How to prove that $DE=EF +DG$ from this following triangle problem?

Question

Given a right triangle $ABC$, where $C$ is a right angle.

We choose points $G$ at $AC$ and $F$ at $BC$, and $D$ and $E$ at $AB$.

We draw right triangles $AGD$ and $EBF$, such that $\angle AGD= \angle BFE= 90^{\circ}$, and $AE=AC$ and $BD=BC$.

Prove that $DE=EF +DG$?

I'm clueless about how to start from. I think we need to use similarity, but I still don't get it. Please explain your answer, and insert your picture to make me more understand. Thanks

Answer 1

Note that the figure is completely determined by the requirements. We do not get to "choose" points. Here's a re-statement of the problem:

Given right triangle $\triangle ABC$, with right angle at $C$, locate points $D$ and $E$ on $\overline{AB}$ such that $\overline{BD}\cong \overline{BC}$ and $\overline{AE}\cong\overline{AC}$. Let $F$ and $G$ be the feet of perpendiculars from $E$ to $\overline{BC}$ and from $D$ to $\overline{AC}$.

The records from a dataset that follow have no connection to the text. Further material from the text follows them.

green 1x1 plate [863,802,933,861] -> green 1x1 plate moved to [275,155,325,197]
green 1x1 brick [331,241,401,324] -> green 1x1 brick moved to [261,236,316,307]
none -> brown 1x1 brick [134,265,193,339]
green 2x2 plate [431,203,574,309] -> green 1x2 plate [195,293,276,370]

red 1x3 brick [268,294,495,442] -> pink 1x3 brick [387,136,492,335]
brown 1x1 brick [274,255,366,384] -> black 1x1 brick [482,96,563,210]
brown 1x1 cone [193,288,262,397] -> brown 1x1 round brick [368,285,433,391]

Define segment lengths as follows: $$\begin{align} a := |\overline{BC}| \qquad b := |\overline{CA}| \qquad c &:= |\overline{AB}| \\ p := |\overline{DG}| \qquad q := |\overline{EF}| \qquad r &:= |\overline{DE}| = |\overline{AE}|-|\overline{AD}| = b - (c-a) = a + b - c \end{align}$$

Now, $$\triangle ADG \sim \triangle ABC \quad\implies\quad \frac{p}{c-a} = \frac{a}{c}$$ $$\triangle EBF \sim \triangle ABC \quad\implies\quad \frac{q}{c-b} = \frac{b}{c}$$ Therefore, $$p + q = \frac{a(c-a)}{c} + \frac{b(c-b)}{c} = \frac{ac + bc - (a^2+b^2)}{c} = \frac{ac + bc - c^2}{c} = a + b - c = r$$